**QUESTIONS:**
- A) Reproduce verbatim the section of the feng shui passage below, starting with "Adding a pleasant" and going on through "usually don’t count.".
- B) From the feng shui passage below, list every sound that it names as an appealing sound to add to a space.

═══ PROVIDED PASSAGE

Take a moment to redraw the “simplified” bagua illustration (with the nine life situations inside the boxes) in your notebook. You will probably want to refer to this illustration often as you read on, and it may be easier if you have it handy in your notebook.

Although we will be discussing this information at length later in this chapter, please note the “doors” in the illustration. The location of the main door plays a specific role in the orientation of the bagua in a room or home.

Cures, Cures, and More Cures

Just as you eat a big, juicy Wendy’s single to cure the effects of a hangover, in feng shui you “apply cures” to get what you want out of life. Remember, that’s the fancy term for adding or moving stuff in the areas around your living space to balance it. There are nine categories of traditional feng shui cures (Have you noticed a fixation with the # 9? It’s a powerful number in feng shui.) These cures have been used for thousands of years to help solve problems so much for calling feng shui a new fad. Almost without exception, you can add any of these cures to a space to help change its energy for the better. Here are the nine categories of traditional cures:

1. Light.
By adding light to a specific area, energy is activated and will eventually foster change. Light can come from candles, electric lights, oil lamps, fires (hopefully contained within a fireplace or candle top), lava lamps, or your old Light Brite. This category also includes reflected light from mirrors, crystals, or shiny objects (the aluminum foil covering your sandwich or the chrome retro toaster).

2. Sound.
Adding a pleasant sound to a space can create a change in the energy vibration and enhance your digs. Appealing sounds such as moving water, music, singing birds, chirping crickets, chimes, bells, and musical instruments all have a positive reaction to the energy of the space. Toilets flushing, belches, and gurgling garbage disposals usually don’t count.

3. Living Things.
From fish to flamingos; animals not only make great pets, they’re great energy enhancers for a sluggish space. Just make sure these non-human companions are clean, well-kept, and healthy. A Habitrail full of hamster poop not only reflects negative energy, but makes your house smell like that nasty pet store in the mall. Plants are also alive with energy, provided they are actually alive. A little water and Miracle-Gro can go a long way in fulfilling your feng shui dreams.

4. Weight.
Items that weigh a lot, or symbols of things that are heavy are used in feng shui to ground a space. Grounding is needed when you live above the ground floor or if your head is always “in the clouds.” Tiny elephant statues and big boulders can both work. While a picture of John Candy or Chris Farley works, it would be in bad taste.

══════
═══ SOURCE DATA

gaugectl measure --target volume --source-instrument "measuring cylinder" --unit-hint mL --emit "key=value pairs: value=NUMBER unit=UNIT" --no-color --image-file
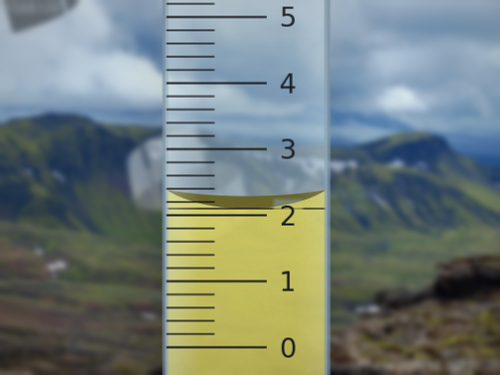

══════

**SOLVED TASKS:**
- A)
Adding a pleasant sound to a space can create a change in the energy vibration and enhance your digs. Appealing sounds such as moving water, music, singing birds, chirping crickets, chimes, bells, and musical instruments all have a positive reaction to the energy of the space. Toilets flushing, belches, and gurgling garbage disposals usually don’t count.

- B)
- moving water
- music
- singing birds
- chirping crickets
- chimes
- bells
- musical instruments